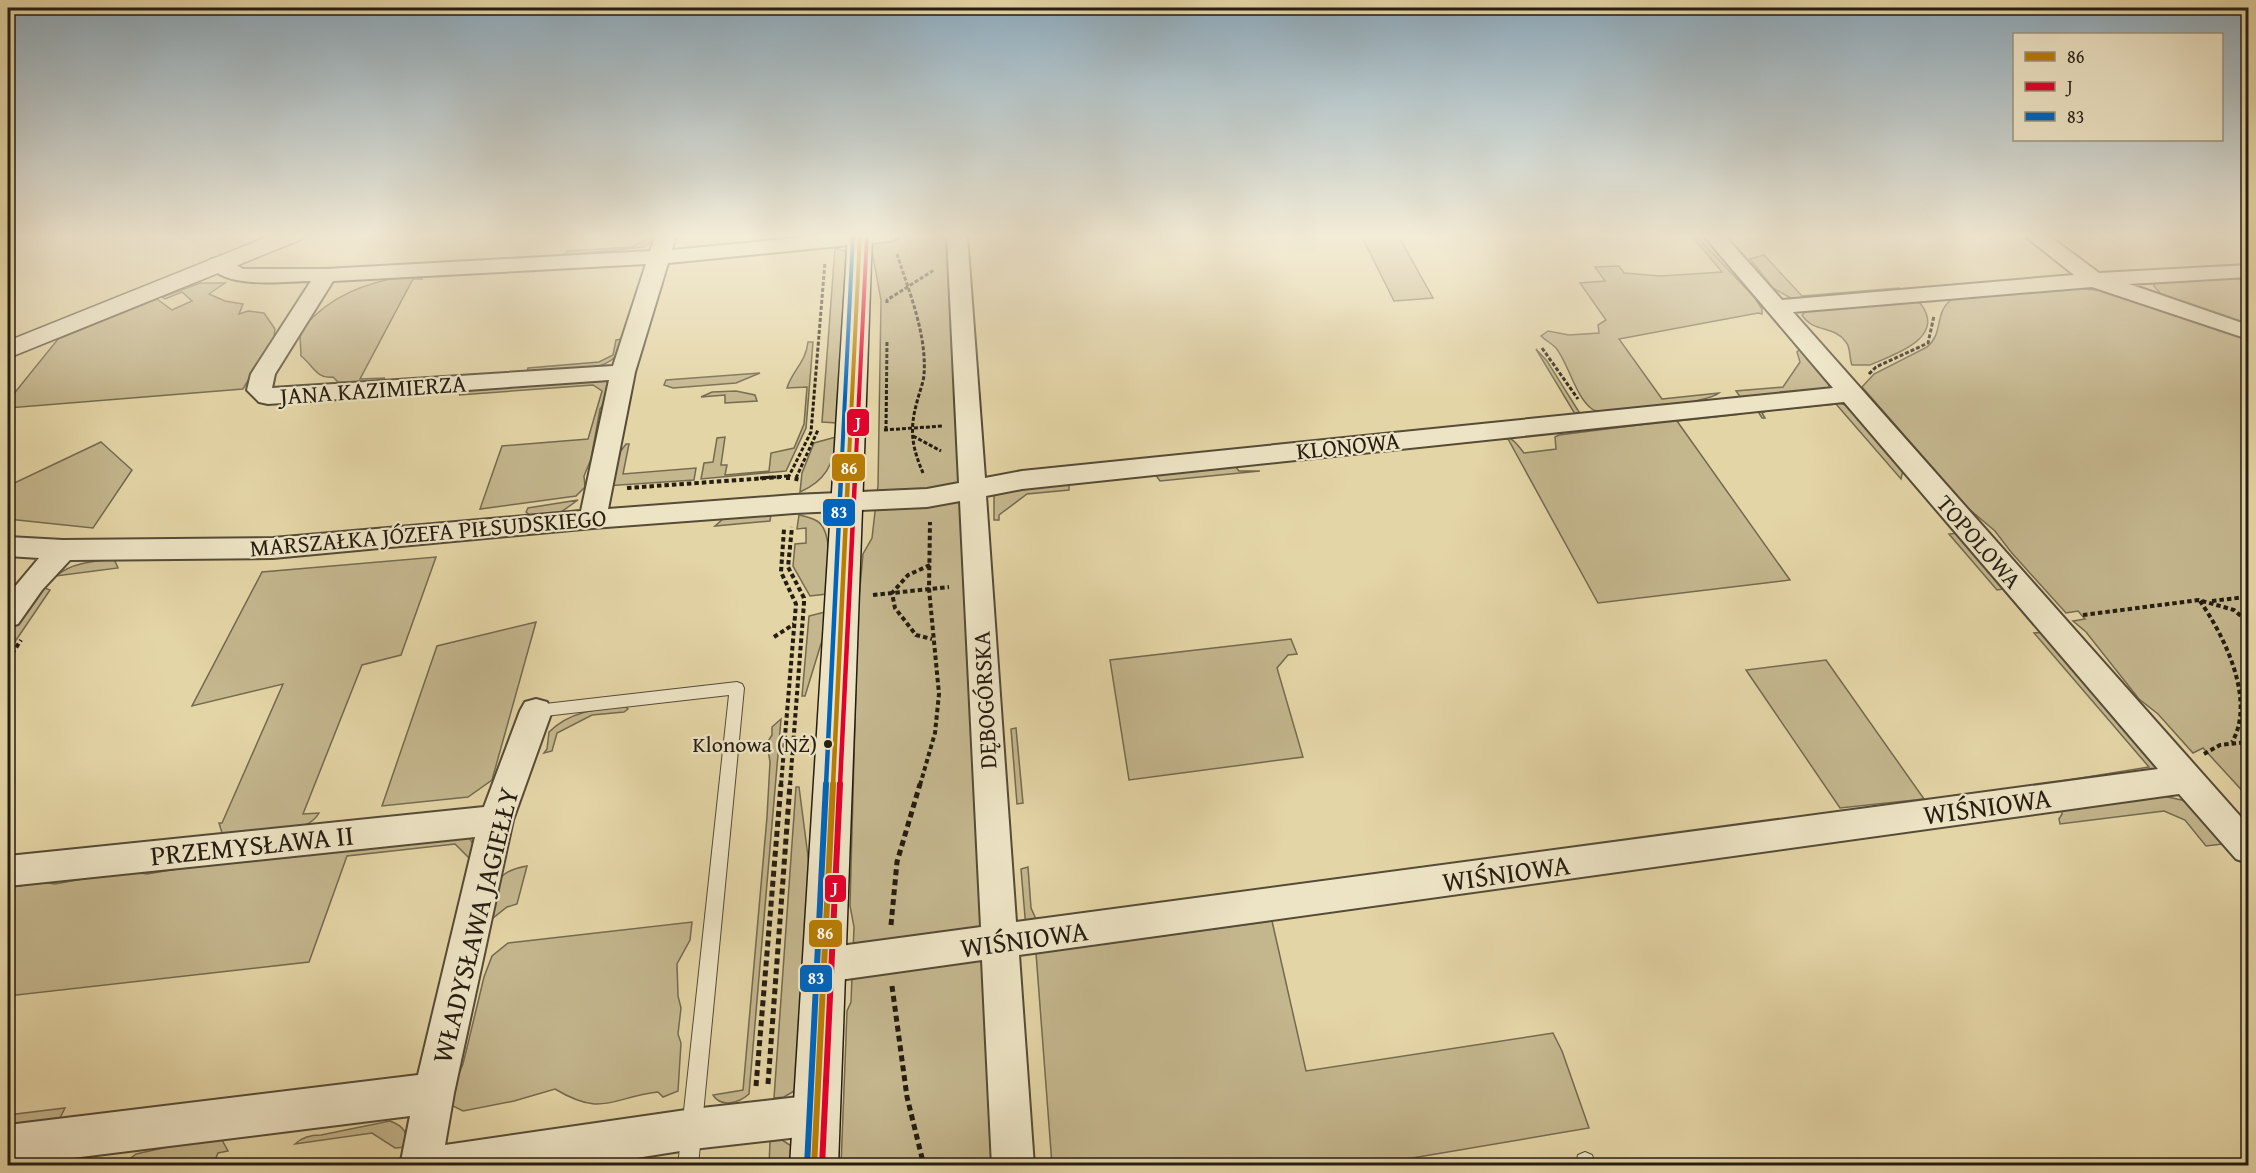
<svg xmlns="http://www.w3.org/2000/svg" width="2256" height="1173" viewBox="0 0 2256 1173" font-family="'Gentium Book Plus',serif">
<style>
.green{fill:#c4b68d;stroke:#746a4f;stroke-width:1.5}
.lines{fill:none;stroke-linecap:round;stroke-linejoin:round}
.service-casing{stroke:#554b36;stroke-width:2}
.minor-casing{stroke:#554b36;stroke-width:4}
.tertiary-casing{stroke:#554b36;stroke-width:3}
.secondary-casing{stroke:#251d11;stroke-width:3}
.path-far2{stroke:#251d11;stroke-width:3;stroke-dasharray:4 2;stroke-linecap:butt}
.path-far1{stroke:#251d11;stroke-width:4;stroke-dasharray:4.5 3;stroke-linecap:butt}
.path{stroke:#251d11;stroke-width:5;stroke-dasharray:6 4;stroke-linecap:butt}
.service{fill:#ede4c5;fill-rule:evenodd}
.minor{fill:#ede4c5;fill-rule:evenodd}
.tertiary{fill:#ede4c5;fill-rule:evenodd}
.secondary{fill:#ede4c5;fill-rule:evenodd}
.bus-1-far2-casing{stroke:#ede4c5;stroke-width:8}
.bus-1-far1-casing{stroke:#ede4c5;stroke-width:9}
.bus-1-casing{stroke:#ede4c5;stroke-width:10}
.bus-2-far2-casing{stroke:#ede4c5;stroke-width:8}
.bus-2-far1-casing{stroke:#ede4c5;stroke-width:9}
.bus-2-casing{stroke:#ede4c5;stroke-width:10}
.bus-3-far2-casing{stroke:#ede4c5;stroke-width:8}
.bus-3-far1-casing{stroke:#ede4c5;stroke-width:9}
.bus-3-casing{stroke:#ede4c5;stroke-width:10}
.bus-1-far2{stroke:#b87d05;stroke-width:4}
.bus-1-far1{stroke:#b87d05;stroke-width:4.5}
.bus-1{stroke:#b87d05;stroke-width:6}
.bus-2-far2{stroke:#e4002b;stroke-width:4}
.bus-2-far1{stroke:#e4002b;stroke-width:4.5}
.bus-2{stroke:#e4002b;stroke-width:6}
.bus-3-far2{stroke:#0065bd;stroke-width:4}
.bus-3-far1{stroke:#0065bd;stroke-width:4.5}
.bus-3{stroke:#0065bd;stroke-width:6}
.bus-dot{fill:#251d11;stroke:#ede4c5;stroke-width:2}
.labels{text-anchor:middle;stroke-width:4.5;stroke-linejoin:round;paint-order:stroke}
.bus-label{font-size:22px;fill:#251d11;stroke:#ede4c5;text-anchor:end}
.street-label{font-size:24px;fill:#251d11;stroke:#ede4c5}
.near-street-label{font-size:28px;fill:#251d11;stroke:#ede4c5}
.line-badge{stroke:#ede4c5;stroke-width:2}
.badge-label{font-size:16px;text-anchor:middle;font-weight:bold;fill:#fff}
</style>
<rect width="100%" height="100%" fill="#e4d5a6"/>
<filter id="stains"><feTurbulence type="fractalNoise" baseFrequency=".00333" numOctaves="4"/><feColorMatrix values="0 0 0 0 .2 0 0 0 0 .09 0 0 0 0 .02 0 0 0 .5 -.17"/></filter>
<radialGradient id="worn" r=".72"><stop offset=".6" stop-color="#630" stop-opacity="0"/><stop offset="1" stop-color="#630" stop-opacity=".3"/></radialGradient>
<g class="green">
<path d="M 646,235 L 651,235 L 651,242 L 644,247 L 565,255 L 567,251 L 632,247 L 644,241 Z"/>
<path d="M 880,235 L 949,235 L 1001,1165 L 841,1166 L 847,1011 L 851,1002 L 854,927 L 850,906 L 858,610 L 863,554 L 872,538 L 878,486 L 881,300 L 872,251 L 873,247 L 880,240 Z"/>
<path d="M 1361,235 L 1398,235 L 1433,298 L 1394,301 Z"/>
<path d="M 1691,235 L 1700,240 L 1755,298 L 1762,309 L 1762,314 L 1758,313 L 1619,339 L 1662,399 L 1719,393 C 1707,403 1604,418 1592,409 C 1575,397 1567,359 1555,347 C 1551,343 1545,340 1541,336 L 1548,331 L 1569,335 L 1599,333 L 1598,325 L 1606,320 L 1580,283 L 1605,281 L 1595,267 L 1619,266 L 1624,273 L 1660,276 L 1722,272 Z"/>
<path d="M 835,248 L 846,251 L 837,423 L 822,422 Z"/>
<path d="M 1764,255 L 1802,296 L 1899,288 L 1901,290 L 1794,300 L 1773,288 L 1750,259 Z"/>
<path d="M 405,276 L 420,276 L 422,279 L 413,279 L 360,379 L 385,378 L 369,383 L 338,382 L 333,377 C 317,380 312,364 301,356 L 300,334 L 303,328 C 329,296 365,283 405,276 Z"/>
<path d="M 2225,277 L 2248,281 L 2248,326 L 2162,295 L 2154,286 L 2154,282 Z"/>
<path d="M 200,283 L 225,283 L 209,294 L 225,301 L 243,304 L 239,314 L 248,311 L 264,313 L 275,329 L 274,337 L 243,389 L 8,408 L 8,401 L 58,339 L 157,299 L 172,310 L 192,301 L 182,292 L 165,299 L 162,297 Z"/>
<path d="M 2073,288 L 2108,291 L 2186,315 L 2248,338 L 2248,797 L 2203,748 L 2193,753 L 2158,714 L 2139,699 L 2086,632 L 2073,621 L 2085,619 L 2078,611 L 2066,613 L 2011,552 L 1995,531 L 1969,509 L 1862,387 L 1874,374 L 1927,347 C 1944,333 1934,313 1951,300 Z"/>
<path d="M 1908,301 L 1920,303 C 1948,338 1893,355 1870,365 L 1852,365 C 1849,358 1851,348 1846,342 C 1834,325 1813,333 1802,315 L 1808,309 Z"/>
<path d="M 623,339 C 621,345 620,353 615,357 C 598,374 549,373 526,375 L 528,368 L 599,362 L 613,355 L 616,340 Z"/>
<path d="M 808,342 L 813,342 L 806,428 L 786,471 L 701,479 L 704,463 L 713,462 L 717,438 L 725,437 L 721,465 L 727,465 L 725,475 L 769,471 L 771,453 L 794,448 L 804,424 L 807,387 L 787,388 C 792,371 806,362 808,342 Z"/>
<path d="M 1536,349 L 1547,361 L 1579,412 L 1575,414 Z"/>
<path d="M 1800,349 L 1804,350 L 1828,378 L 1829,386 L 1825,390 L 1741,398 L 1736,391 L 1783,387 L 1800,362 L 1797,352 Z"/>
<path d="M 760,373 L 736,383 L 673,388 L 664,385 L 666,380 Z"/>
<path d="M 605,378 L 610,380 L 612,391 L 600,409 L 591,459 L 584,476 L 585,487 L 576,496 L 480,509 L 502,446 L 588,439 L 602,391 L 593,385 L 459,395 L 480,386 Z"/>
<path d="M 736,391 L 755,395 L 757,401 L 725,403 L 725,395 L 701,397 L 712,392 Z"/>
<path d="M 1835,402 L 1850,406 L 1903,470 L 1901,479 L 1836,404 L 1766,411 L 1762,413 L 1765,418 L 1762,418 L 1759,413 L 1761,411 Z"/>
<path d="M 1725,414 L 1741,414 L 1677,421 L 1790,580 L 1598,603 L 1508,439 L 1501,439 L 1500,436 C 1512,436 1517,444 1524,453 L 1556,449 L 1555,437 L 1559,435 Z"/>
<path d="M 836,437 C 834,465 825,481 800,492 L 802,473 L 814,443 Z"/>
<path d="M 101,442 L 132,470 L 93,528 L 8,519 L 8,486 Z"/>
<path d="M 626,444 L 629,444 L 623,474 L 696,468 L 694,480 L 605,486 L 614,460 Z"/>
<path d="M 1235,466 L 1239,471 L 1260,471 L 1160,481 L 1155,474 Z"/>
<path d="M 1069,483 L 1069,490 L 1027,494 L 999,515 L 999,520 L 994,520 L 994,491 Z"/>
<path d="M 578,500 L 561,512 L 533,518 L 526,512 L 528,508 Z"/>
<path d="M 771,514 L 770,521 L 715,526 L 724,518 Z"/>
<path d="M 799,515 C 804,516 812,518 817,521 C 834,531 828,577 827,594 L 810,596 L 793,566 L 795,544 L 806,543 L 806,528 L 797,529 Z"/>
<path d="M 1960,533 L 2009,588 L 1997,590 L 1949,534 Z"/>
<path d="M 436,557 L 401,655 L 362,665 L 303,814 L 319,813 C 305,838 249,834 223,836 L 219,823 L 222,823 L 283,684 L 192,706 L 262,572 Z"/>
<path d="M 114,559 L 118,568 L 56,576 C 71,563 94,561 114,559 Z"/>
<path d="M 45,588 L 50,590 L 8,652 L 11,643 L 8,640 L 8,633 L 41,589 Z"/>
<path d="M 825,612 L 824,634 L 805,696 L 802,696 L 809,616 Z"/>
<path d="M 536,622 L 492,780 L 468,797 L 382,806 L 437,646 Z"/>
<path d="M 2049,632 L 2155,759 L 2157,769 L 2154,772 L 2041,787 L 2037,785 L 2149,767 L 2034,633 Z"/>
<path d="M 1291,639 L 1297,654 L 1288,655 L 1277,668 L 1303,757 L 1129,780 L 1110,660 Z"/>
<path d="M 1826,660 L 1924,799 L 1840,808 L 1746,670 Z"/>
<path d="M 625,706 L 628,709 L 624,712 L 592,715 L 557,733 L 552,751 L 544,753 L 547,749 L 549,732 C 570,711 597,709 625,706 Z"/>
<path d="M 781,719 L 749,1094 C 739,1103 721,1108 713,1095 L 743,1090 L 767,817 L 770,762 L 767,743 L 772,735 L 772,727 Z"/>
<path d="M 1016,728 L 1023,803 L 1017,804 L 1011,729 Z"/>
<path d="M 796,787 L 799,787 L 809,864 L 796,1090 L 784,1097 L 774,1098 Z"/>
<path d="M 2163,796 L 2186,801 L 2223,844 L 2206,846 L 2185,820 L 2164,811 L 2060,824 L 2059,819 L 2062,814 L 2062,808 Z"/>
<path d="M 469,837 L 475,848 L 470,859 L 455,844 L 347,856 L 309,962 L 8,996 L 8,888 L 41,882 L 55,884 L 126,871 L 147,874 L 195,866 Z"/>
<path d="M 527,866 L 517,904 L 507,907 L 493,918 C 497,887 491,872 527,866 Z"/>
<path d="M 1028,867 L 1031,908 L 1036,919 L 1198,897 L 1200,900 L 1026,929 L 1021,869 Z"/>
<path d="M 1272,921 L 1306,1071 L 1553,1033 L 1562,1051 L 1589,1128 L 1371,1165 L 1052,1165 L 1036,953 Z"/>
<path d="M 692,922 L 690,940 L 677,964 L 678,996 L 681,1008 L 678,1034 L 681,1043 L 678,1091 L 663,1097 L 658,1092 C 612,1097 603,1118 555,1089 L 514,1101 L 463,1111 L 453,1106 L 451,1093 L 463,1064 L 484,977 L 492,956 L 508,943 Z"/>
<path d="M 65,1108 L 53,1132 L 8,1137 L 8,1115 Z"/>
<path d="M 390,1121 C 404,1126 408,1133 407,1147 L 395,1148 L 372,1133 L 295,1144 C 302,1137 310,1135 321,1135 Z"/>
<path d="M 222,1140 L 228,1151 L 218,1153 L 213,1165 L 122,1165 L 136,1154 L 172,1146 Z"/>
<path d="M 782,1140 L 793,1147 L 792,1165 L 769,1166 L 770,1141 Z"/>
</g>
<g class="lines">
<g class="service-casing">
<g id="service">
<path d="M 737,682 L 742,684 L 744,688 L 698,1166 L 678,1166 L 729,695 L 536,717 L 531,715 L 529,711 L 531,707 L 536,705 Z"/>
<path d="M 1585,1152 L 1592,1155 L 1596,1166 L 1576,1166 L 1578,1155 Z"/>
</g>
</g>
<g class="minor-casing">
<g id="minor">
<path d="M 656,235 L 676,235 L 672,250 L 828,235 L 899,235 L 896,239 L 889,241 L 668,263 L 635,372 L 608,509 L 794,495 L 927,489 L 959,483 L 947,235 L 967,235 L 985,478 L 1022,471 L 1833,388 L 1703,235 L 1724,235 L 1782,300 L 2074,275 L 2029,239 L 2026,235 L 2048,235 L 2099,273 L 2248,265 L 2248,277 L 2129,284 L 2248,325 L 2248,339 L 2092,287 L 1793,312 L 2248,825 L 2248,863 L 2236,859 L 2179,794 L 1019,955 L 1034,1166 L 992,1166 L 982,960 L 825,982 L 812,977 L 806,965 L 812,953 L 825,948 L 981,927 L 960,501 L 927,507 L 794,513 L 593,528 L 273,558 L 70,560 L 42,590 L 18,624 L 8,627 L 8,595 L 39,558 L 8,556 L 8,537 L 63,540 L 273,538 L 581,511 L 609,380 L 268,404 L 259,402 L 247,390 L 251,374 L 311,281 C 283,281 226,290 208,264 L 211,259 L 219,258 L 227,259 L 243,269 L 326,269 L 650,251 ZM 646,264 L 613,366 L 272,388 L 275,374 L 333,281 ZM 1844,402 L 2158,769 L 1016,922 L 986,496 L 1022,489 Z"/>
<path d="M 536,699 L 547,702 L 552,711 L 513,820 L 454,1093 L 445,1145 L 693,1109 L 816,1095 L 830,1101 L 836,1115 L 830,1129 L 816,1135 L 693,1149 L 586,1166 L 400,1166 L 410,1116 L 8,1166 L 8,1125 L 418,1075 L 475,837 L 8,886 L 8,856 L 484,807 L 520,711 L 525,702 Z"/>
</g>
</g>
<g class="tertiary-casing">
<path id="tertiary" d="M 272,235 L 304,235 L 300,240 L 8,358 L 8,341 Z"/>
</g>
<g class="secondary-casing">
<path id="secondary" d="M 848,235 L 872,235 L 838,1166 L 790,1166 Z"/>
</g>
<g class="path-far2">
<path d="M 897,254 C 909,292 927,334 924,375 C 923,384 919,393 917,402 C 909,430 912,447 923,473"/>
<path d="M 887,303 L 887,300 L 934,270"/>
<path d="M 1542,348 L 1578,399"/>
<path d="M 1869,374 L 1876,367 L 1928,343 L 1934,316"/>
<path d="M 884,430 L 943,426"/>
<path d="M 886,430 L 887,341"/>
<path d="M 913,436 L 941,451"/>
<path d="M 760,478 L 789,476"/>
<path d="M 788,478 L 811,432 L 825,262"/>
<path d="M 796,478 L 818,430"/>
</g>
<g class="path-far1">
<path d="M 788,480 L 788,477"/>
<path d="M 796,481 L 797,477"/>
<path d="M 627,488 L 781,477"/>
<path d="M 930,565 L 908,575 L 892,593 L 895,608 L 916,635 L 932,639"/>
<path d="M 873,595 L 949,587"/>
<path d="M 2200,601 C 2225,637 2256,701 2232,742"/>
<path d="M 2212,601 L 2246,597"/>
<path d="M 2083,615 L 2199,600 L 2234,610 L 2248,622"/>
<path d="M 774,637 L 794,624"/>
<path d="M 8,660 L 21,640"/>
<path d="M 2204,754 L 2220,745 L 2248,742"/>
<path d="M 781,785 L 796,604 L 781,572 L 784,529"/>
<path d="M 790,785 L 804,603 L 804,598 L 788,567 L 792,527"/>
<path d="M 920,785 L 935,733 L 939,694 L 929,589 L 930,522"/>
</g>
<g class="path">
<path d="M 891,925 L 897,862 L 920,784"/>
<path d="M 892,986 L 907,1097 L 924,1166"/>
<path d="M 768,1084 L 790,784"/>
<path d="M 756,1086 L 781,784"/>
</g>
<use href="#service" class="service"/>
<use href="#minor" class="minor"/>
<use href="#tertiary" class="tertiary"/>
<use href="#secondary" class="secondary"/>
<g class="bus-1-far2-casing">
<path id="bus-1-far2" d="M 848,478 L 860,235"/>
</g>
<g class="bus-1-far1-casing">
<path id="bus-1-far1" d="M 833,785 L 848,477"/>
</g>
<g class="bus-1-casing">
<path id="bus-1" d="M 814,1166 L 833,784"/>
</g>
<g class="bus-2-far2-casing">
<path id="bus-2-far2" d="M 855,478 L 867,235"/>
</g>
<g class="bus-2-far1-casing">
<path id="bus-2-far1" d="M 840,785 L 855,477"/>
</g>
<g class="bus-2-casing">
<path id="bus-2" d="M 822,1166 L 840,784"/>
</g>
<g class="bus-3-far2-casing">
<path id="bus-3-far2" d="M 841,478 L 853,235"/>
</g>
<g class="bus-3-far1-casing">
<path id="bus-3-far1" d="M 826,785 L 841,477"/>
</g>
<g class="bus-3-casing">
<path id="bus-3" d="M 807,1166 L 826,784"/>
</g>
<use href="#bus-1-far2" class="bus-1-far2"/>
<use href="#bus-1-far1" class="bus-1-far1"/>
<use href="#bus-1" class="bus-1"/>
<use href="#bus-2-far2" class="bus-2-far2"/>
<use href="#bus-2-far1" class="bus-2-far1"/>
<use href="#bus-2" class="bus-2"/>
<use href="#bus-3-far2" class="bus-3-far2"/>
<use href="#bus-3-far1" class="bus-3-far1"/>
<use href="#bus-3" class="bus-3"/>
</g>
<linearGradient id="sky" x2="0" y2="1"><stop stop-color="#8ca8b9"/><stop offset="0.59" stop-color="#f3ecd7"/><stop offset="1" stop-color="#f3ecd7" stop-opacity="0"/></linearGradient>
<rect width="2256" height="399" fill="url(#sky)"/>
<circle class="bus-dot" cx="828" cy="744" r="5"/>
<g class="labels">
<g class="bus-label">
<text x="817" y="752">Klonowa (NŻ)</text>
</g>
<g class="street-label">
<text transform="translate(373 390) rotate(-4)" y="8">JANA KAZIMIERZA</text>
<text transform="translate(1348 446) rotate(-6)" y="8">KLONOWA</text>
<text transform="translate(428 533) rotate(-5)" y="8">MARSZAŁKA JÓZEFA PIŁSUDSKIEGO</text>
<text transform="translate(1979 542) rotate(49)" y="8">TOPOLOWA</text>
<text transform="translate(985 700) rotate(-93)" y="8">DĘBOGÓRSKA</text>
</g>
<g class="near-street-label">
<text transform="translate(1987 806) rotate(-8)" y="10">WIŚNIOWA</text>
<text transform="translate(252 845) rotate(-6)" y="10">PRZEMYSŁAWA II</text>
<text transform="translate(1506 873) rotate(-8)" y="10">WIŚNIOWA</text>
<text transform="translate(475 925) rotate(-76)" y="10">WŁADYSŁAWA JAGIEŁŁY</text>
<text transform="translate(1024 939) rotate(-8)" y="10">WIŚNIOWA</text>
</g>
</g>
<g class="line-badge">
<rect x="846" y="408" width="24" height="29" rx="6" fill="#e4002b"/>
<rect x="831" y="453" width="35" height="29" rx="6" fill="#b87d05"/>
<rect x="822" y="498" width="34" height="29" rx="6" fill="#0065bd"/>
<rect x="824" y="874" width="23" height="29" rx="6" fill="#e4002b"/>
<rect x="808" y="919" width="35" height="29" rx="6" fill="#b87d05"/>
<rect x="799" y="964" width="34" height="29" rx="6" fill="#0065bd"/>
</g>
<g class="badge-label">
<text x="858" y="429">J</text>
<text x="849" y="474">86</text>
<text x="839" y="518">83</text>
<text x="835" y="894">J</text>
<text x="825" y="939">86</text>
<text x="816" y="984">83</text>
</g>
<rect width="2256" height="1173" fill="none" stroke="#e4d5a6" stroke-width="30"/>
<rect x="9" y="9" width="2238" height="1155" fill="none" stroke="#251d11" stroke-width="3"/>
<rect x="15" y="15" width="2226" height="1143" fill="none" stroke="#251d11" stroke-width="1.5"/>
<rect x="2013" y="33" width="210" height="108" fill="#ede4c5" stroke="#9d947d" stroke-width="1.5"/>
<rect x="2025" y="52" width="30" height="9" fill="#b87d05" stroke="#9d947d" stroke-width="1.5"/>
<text x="2067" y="63" font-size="18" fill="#251d11">86</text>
<rect x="2025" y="82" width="30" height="9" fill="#e4002b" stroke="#9d947d" stroke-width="1.5"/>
<text x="2067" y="93" font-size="18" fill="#251d11">J</text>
<rect x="2025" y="112" width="30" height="9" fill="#0065bd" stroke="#9d947d" stroke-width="1.5"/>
<text x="2067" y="123" font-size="18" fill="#251d11">83</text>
<rect width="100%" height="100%" filter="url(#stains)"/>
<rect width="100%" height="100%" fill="url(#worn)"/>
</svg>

*YOUR ASSIGNMENT:* Please list every line of the records that contains "dasharray".

*ANSWER SPACE:*
.path-far2{stroke:#251d11;stroke-width:3;stroke-dasharray:4 2;stroke-linecap:butt}
.path-far1{stroke:#251d11;stroke-width:4;stroke-dasharray:4.5 3;stroke-linecap:butt}
.path{stroke:#251d11;stroke-width:5;stroke-dasharray:6 4;stroke-linecap:butt}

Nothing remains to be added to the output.